I could see why the MD would keep her NPO. If she were to aspirate then it would have been a bigger problem. We have a nursing swallow eval to do before speech therapy can do their official one or the video swallow done.

Specializes in Acute rehab, Geriatric, Hospice.

'Patient Advocate' we are.

All kinds of hindsight, all I can say is what I would have done. Pudding, thickened fluids and blood sugar checks to make sure parameters were good. 'Patient Requested' on the MAR and no way am I going to let a patient of mine jeapordize their health because the Doc didn't think something through.

Some of these 80lb geriatric bed-ridden types cannot go 24 hours without fluids and some form of nutrition.

grrr.. I can feel myself getting angry thinkin of just how bad it has to be for a Doc to earn a nickname of 'Dr. Death' .. I hope I never meet someone like that.

Chain of command, documentation, legal recourse, ..next thing yanno 'Dr. Death' is lucky to get a job workin at Mcdonalds ..if not in jail.

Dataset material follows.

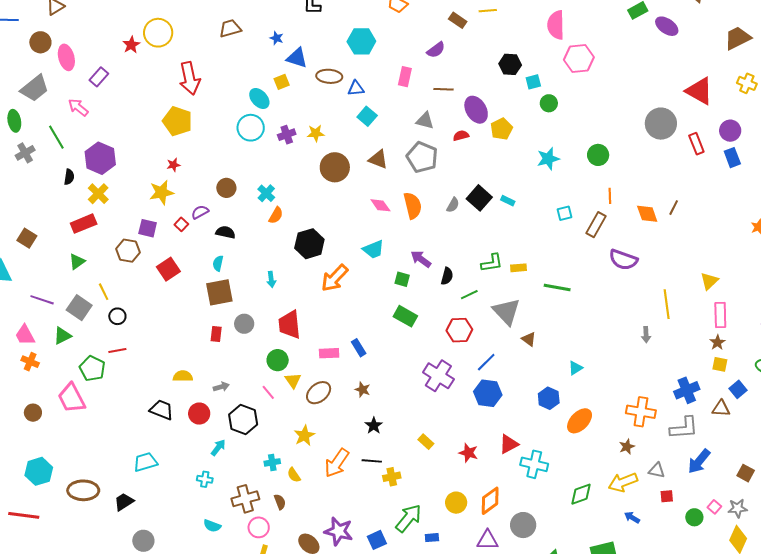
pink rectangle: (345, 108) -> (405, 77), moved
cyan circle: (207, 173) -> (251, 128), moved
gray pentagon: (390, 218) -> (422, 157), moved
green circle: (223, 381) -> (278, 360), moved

I can only hope he doesn't kill someone's mom 'accidently' and that he ends up in the care of a 'Dr. Death' of his very own.

-Frank

yeah, i think that's a bit weird (i.e. outrageous!). if she's diabetic i cannot for the life of me figure out how leaving her with no food and no NG tube for TWENTY FOUR HOURS could be for the best??!! even a simple sliding scale for the 24hrs that she was denied any real sustanace would've been the decent thing to do! no?? shame ChangeofPace, i can just imagine how stressful that must've been for you and the poor patient :( and I agree with GrayEagle about patients suffering cos docs havent thought it through! makes me MAD!!!